The Dow Jones industrial average on Tuesday rose to its highest level ever, erasing losses from the financial crisis after a four-year rally fueled by the fastest profit growth since the 1990s and monetary stimulus from the Federal Reserve.
The 116-year-old Dow jumped 0.7% to 14,226.2 at 9:40 a.m. EST, climbing above the 14,164.53 record closing level it reached before the global financial crisis. It also eclipsed its previous intraday high of 14,198.1 from Oct. 11, 2007. The gauge plunged 34% in 2008 for the worst performance in 77 years as the housing bubble burst and the U.S. financial system required a government bailout.
Almost $10 trillion has been restored to U.S. equities as retailers, banks and manufacturers led the recovery from the worst bear market since the 1930s. It took the Dow less than 65 months to rise above its previous high set on Oct. 9, 2007, more than a year faster than the recovery from the Internet bubble.

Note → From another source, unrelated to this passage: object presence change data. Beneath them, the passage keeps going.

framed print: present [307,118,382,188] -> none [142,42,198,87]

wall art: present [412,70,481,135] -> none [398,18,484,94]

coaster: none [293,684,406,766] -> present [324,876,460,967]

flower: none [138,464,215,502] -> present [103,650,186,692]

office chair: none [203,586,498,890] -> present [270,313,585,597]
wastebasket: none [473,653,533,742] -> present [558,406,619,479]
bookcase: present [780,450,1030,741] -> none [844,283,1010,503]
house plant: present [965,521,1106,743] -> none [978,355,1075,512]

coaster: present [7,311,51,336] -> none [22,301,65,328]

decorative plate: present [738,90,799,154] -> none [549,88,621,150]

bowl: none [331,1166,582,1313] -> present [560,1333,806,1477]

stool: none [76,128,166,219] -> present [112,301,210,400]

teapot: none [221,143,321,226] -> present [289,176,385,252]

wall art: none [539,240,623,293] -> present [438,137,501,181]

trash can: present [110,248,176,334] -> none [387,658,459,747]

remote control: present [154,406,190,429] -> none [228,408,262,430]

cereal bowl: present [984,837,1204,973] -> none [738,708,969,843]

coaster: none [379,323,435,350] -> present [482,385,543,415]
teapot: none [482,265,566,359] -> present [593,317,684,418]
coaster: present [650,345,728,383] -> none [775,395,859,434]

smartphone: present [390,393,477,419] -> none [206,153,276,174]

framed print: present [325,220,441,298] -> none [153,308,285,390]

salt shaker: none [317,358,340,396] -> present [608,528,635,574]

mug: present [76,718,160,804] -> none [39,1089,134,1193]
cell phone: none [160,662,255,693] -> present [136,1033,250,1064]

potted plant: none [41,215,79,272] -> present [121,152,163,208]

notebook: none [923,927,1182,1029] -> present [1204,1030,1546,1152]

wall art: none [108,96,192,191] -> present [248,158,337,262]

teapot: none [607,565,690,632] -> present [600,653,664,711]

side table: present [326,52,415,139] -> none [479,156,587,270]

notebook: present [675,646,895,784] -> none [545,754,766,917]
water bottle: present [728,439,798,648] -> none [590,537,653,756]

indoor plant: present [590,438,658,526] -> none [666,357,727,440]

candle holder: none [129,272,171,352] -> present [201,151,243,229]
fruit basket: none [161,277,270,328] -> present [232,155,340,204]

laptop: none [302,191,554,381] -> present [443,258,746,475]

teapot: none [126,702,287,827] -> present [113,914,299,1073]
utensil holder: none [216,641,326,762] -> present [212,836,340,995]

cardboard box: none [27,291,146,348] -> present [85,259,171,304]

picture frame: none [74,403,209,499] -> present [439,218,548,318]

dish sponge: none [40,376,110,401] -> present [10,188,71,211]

While the Dow has more than doubled in the four years since its bear-market low, its valuation remains 20% less than the price-earnings ratio at the previous peak and 15% below its 20-year average. Bulls say that's a signal stocks have room to keep rallying, while to bears it shows a lack of confidence in earnings growth and concern over the Fed's ability to continue spurring the economy.
“In many ways, the valuations on this market look more attractive because the profit margins that we've seen are outstanding,” said Hayes Miller, who helps oversee about $48 billion as the Boston-based head of asset allocation in North America at Baring Asset Management. “Companies have found ways to cut costs and raise productivity levels,” he said. “It's an argument to the idea that what happened in 2008 won't occur in 2013. Equities are now fair-valued vs. expensive, which they were in 2007.”